La cocaina? Si salverà. Soppravviverà anche ai cambiamenti climatici. Ne sono convinti i ricercatori che in un articolo su The Daily Climate sostengono come la pianta di coca sia la meglio attrezzata per resistere anche ai cambiamenti climatici.
La cocaina si salverà
Così, se piante come cacao e caffè sono messe a rischio, la pianta di cocaina, se pure in presenza di un clima più arido e secco, riuscirà a resistere al clima che cambia. Proprio la cintura della coca nell’area tropicale dove la pianta è più diffusa dovrebbe vedere un aumento delle temperature di 4 gradi.
”Ma – spiega Chalres Helling, esperto del dipartimento Usa dell’Agricoltura – la coca è unica. Ha uno strato di cera molto resistente che protegge le foglie e tende a far perdere loro meno acqua”. Insomma, è una pianta resistente molto più di tutte le altre. Anzi, proprio i cambiamenti climatici potrebbero favorire lo sviluppo della produzione di questo tipo di pianta.
A rischio estinzione, invece, caffè e cacao
In Perù, per esempio, si assiste già alle conseguenze del cambiamento climatico. Le precipitazioni sono diminuite e proprio qui la coca si sta adattando riuscendo a sopravvivere con soli 500 millimetri di pioggia l’anno e a quote molto più elevate.
Non solo: ma, a quanto pare, gli agricoltori si stanno già attrezzando contro i cambiamenti climatici e hanno messo in produzione piante di coca, soprattutto in Colombia, di varietà diverse e più resistenti. Eppure, se la coca si salverà, altre piante sono destinate invece a sparire. Come è per il cacao e per il caffè.

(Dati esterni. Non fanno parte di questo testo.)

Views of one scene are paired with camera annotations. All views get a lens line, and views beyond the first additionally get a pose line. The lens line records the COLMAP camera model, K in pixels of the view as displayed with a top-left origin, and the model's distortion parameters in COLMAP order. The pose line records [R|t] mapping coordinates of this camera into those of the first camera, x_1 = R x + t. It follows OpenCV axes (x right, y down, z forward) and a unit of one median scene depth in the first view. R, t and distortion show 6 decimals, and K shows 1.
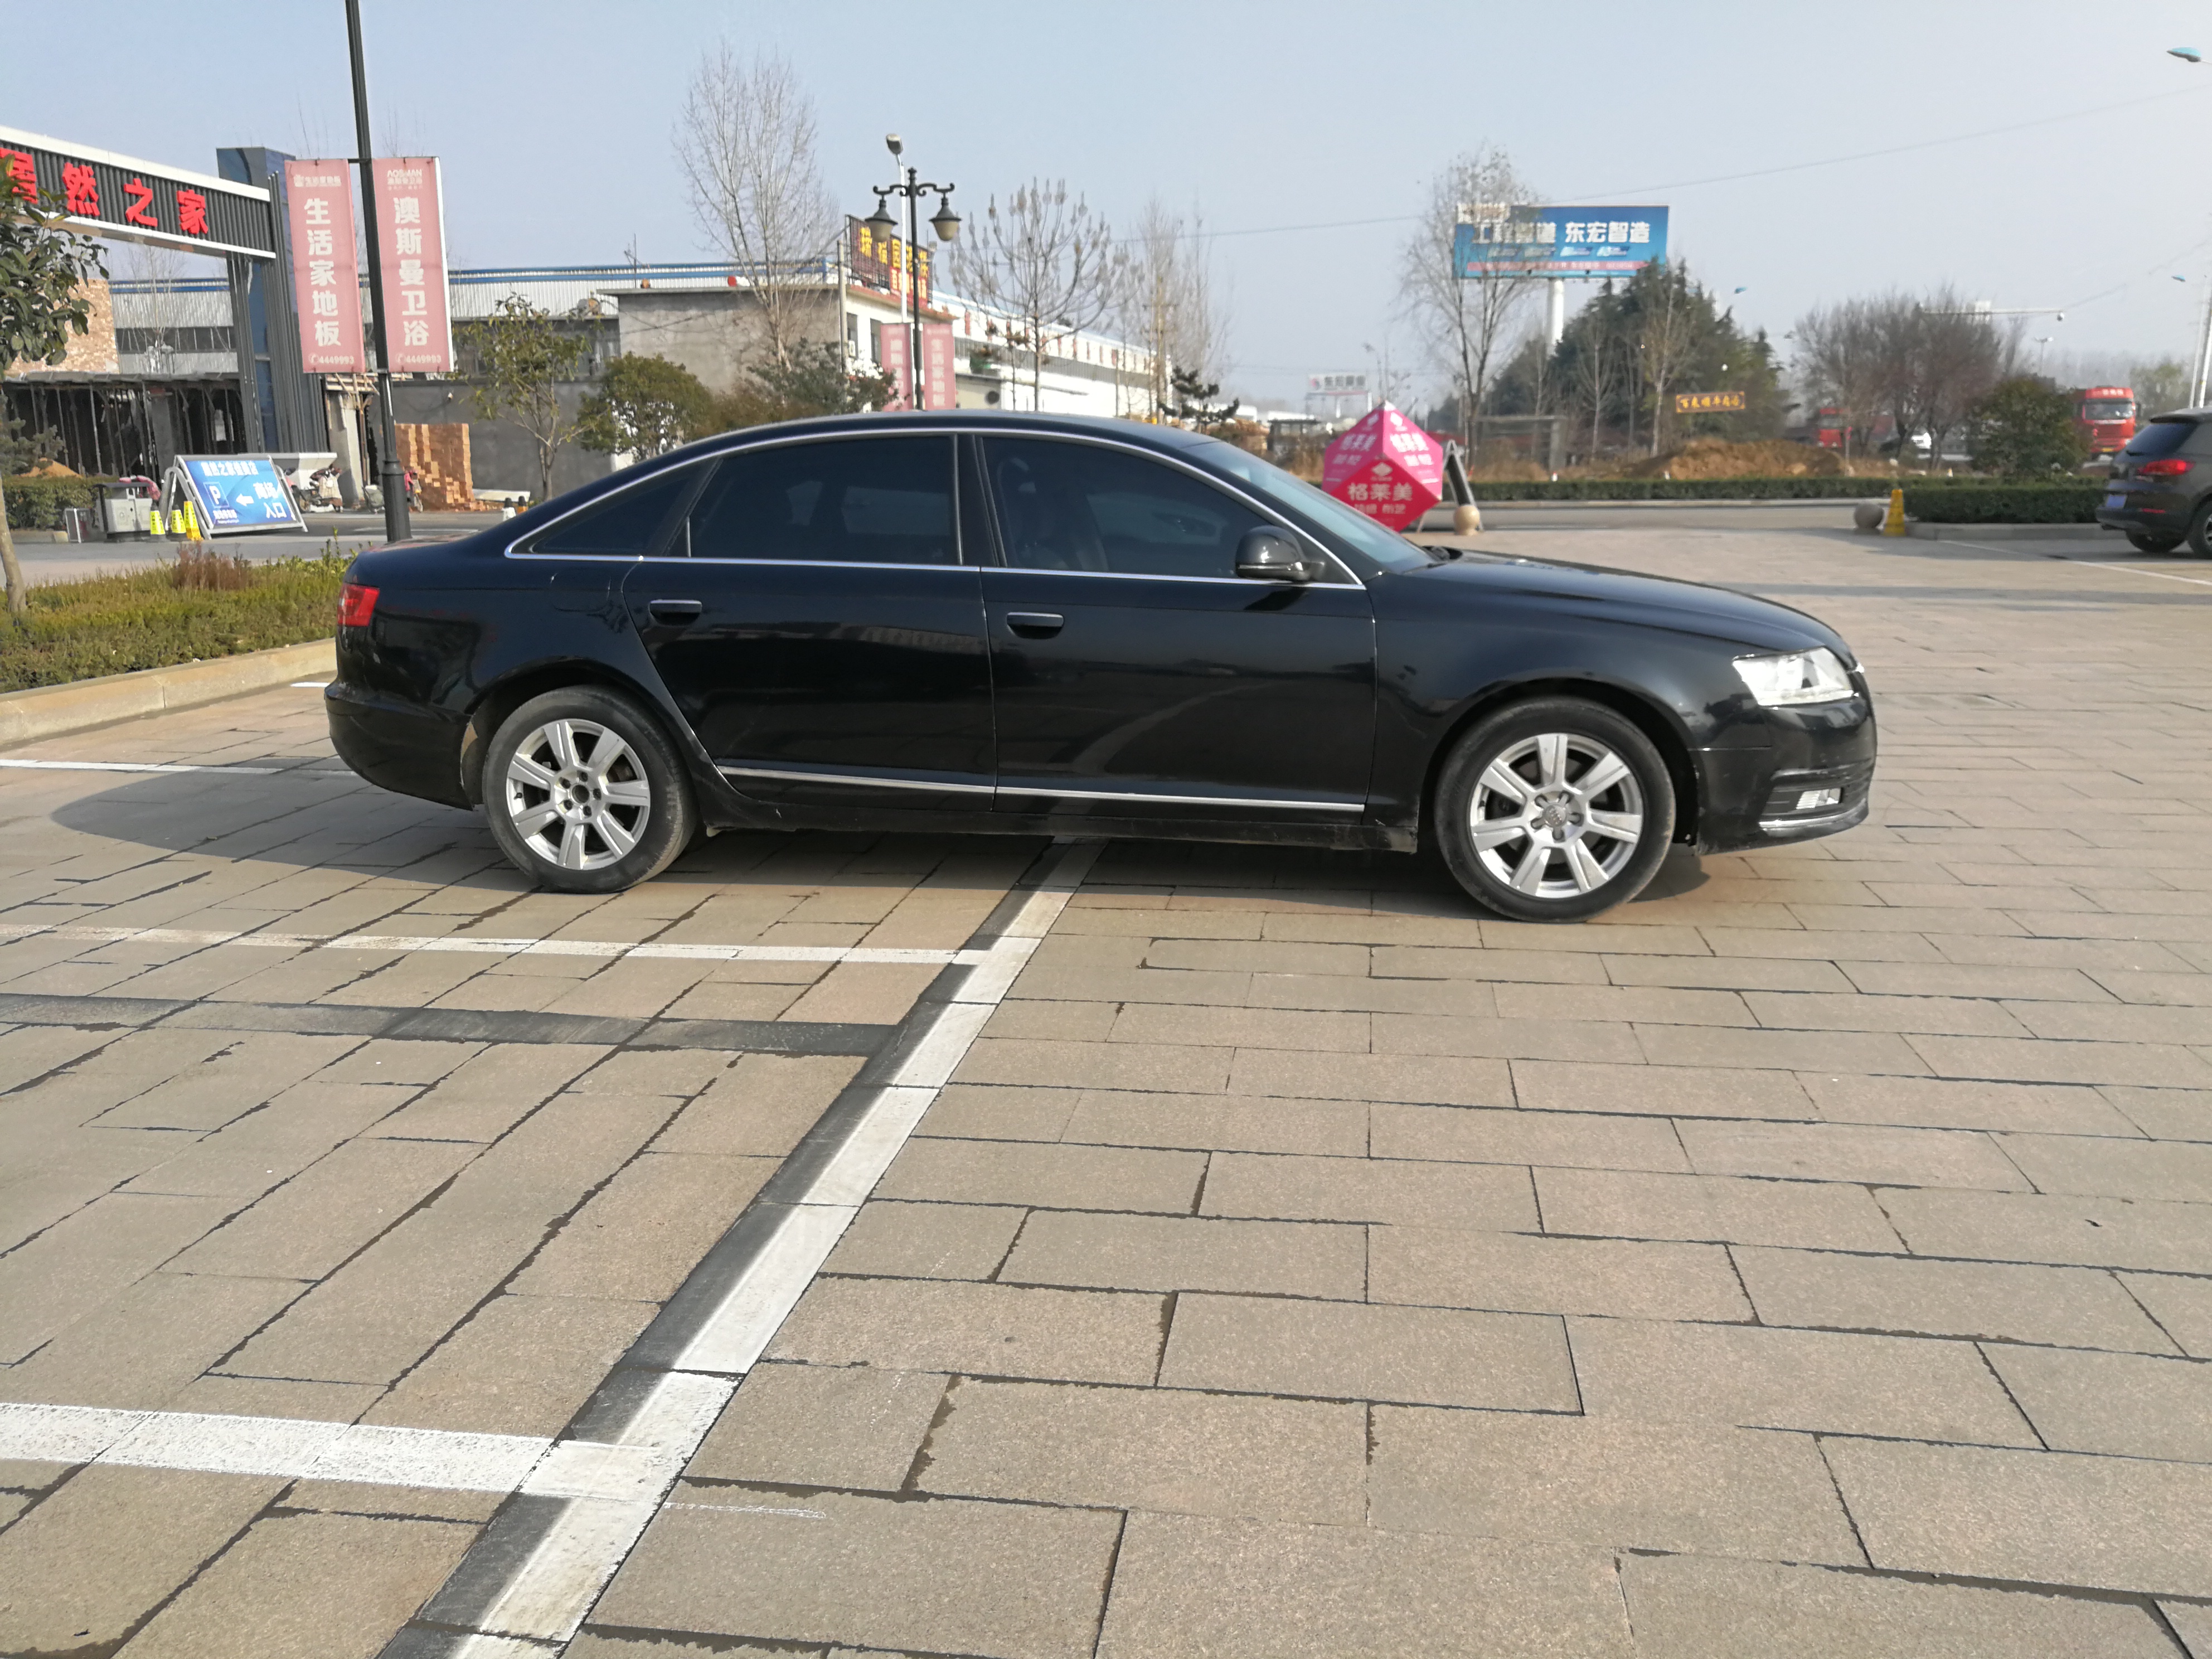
lens RADIAL K [[1754.9, 0, 1110.6], [0, 1754.9, 834.4], [0, 0, 1]] dist [0.001843, 0.029456]
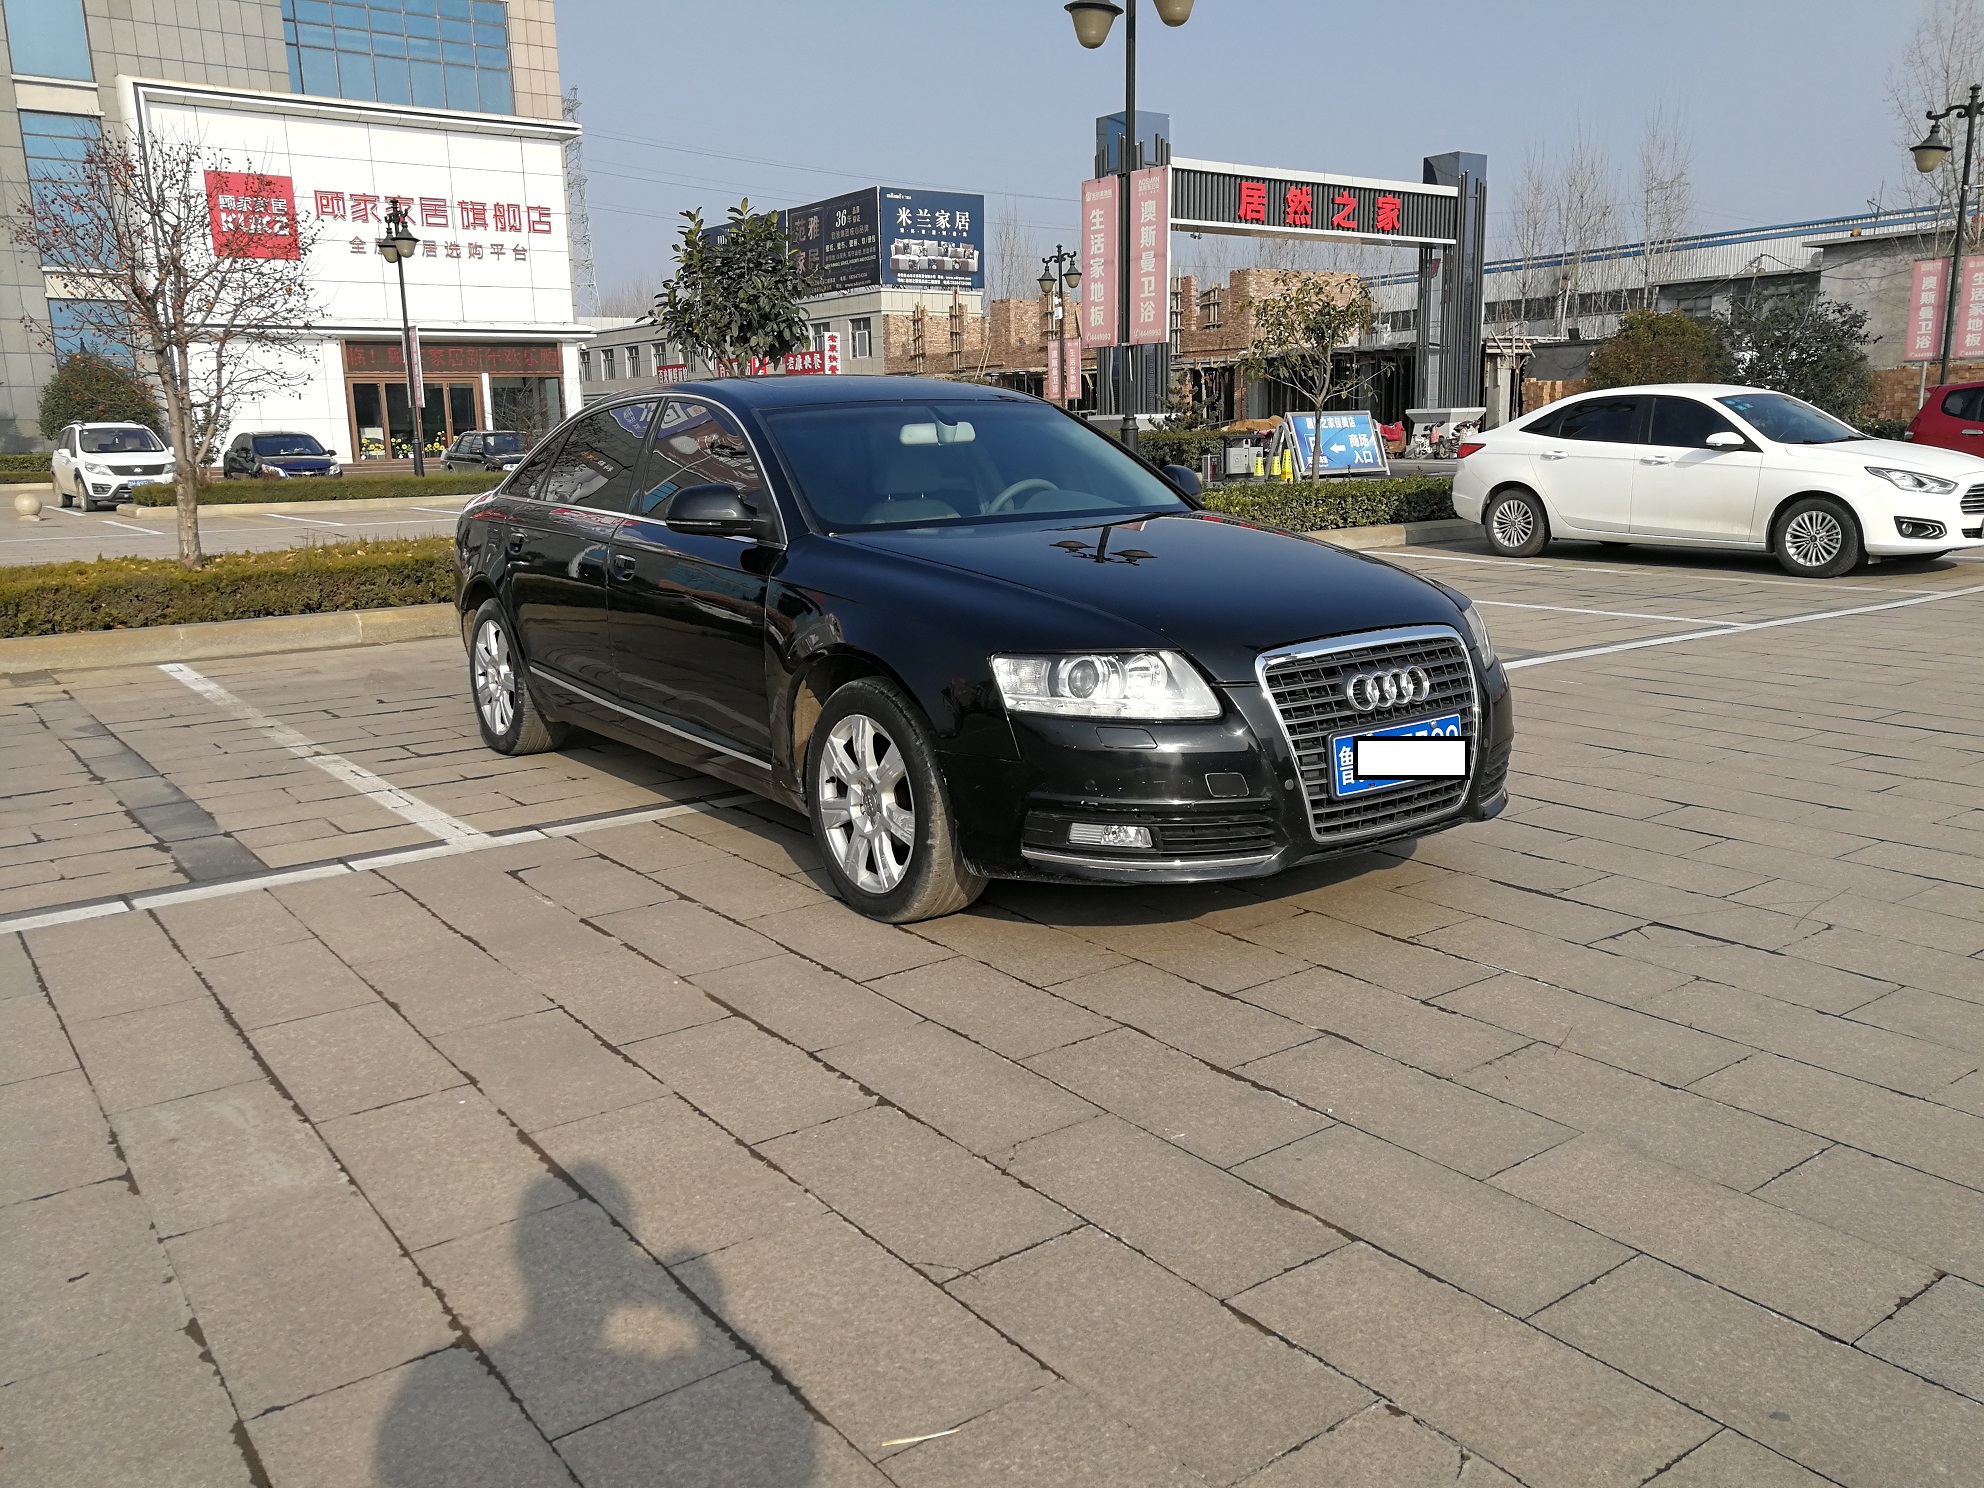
lens RADIAL K [[1574.0, 0, 997.9], [0, 1574.0, 740.8], [0, 0, 1]] dist [0.001843, 0.029456]
pose [[0.711837, 0.131894, -0.689849, 0.111247], [-0.134611, 0.989621, 0.050307, -0.011973], [0.689324, 0.057051, 0.722203, 0.057833]]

Anche fagioli e susine non sopravviveranno
Riferisce l’Agenzia Europea per l’Ambiente che, a rischio, c’è proprio la produzione mondiale di queste piante. Proprio il caffè è stato colpito da una terribile siccità e da una infezione di funghi sia in Brasile sia in Africa. Ma non basta: perché, pure se non si dovesse assistere a questo tipo di infezioni, il solo riscaldamento globale ridurrebbe sensibilmente il rendimento di questo tipo di piante. L’innalzamento delle temperature incidrebbe, inoltre, anche sulle fioritura e la produzione di sementi delle pianti di fagioli che hanno già ridotto le proprie rese di oltre il 25%; stesso discorso vale per le piante drupacee, tra cui rientrano pesco, susino, albicocco, mandorlo e ciliegio.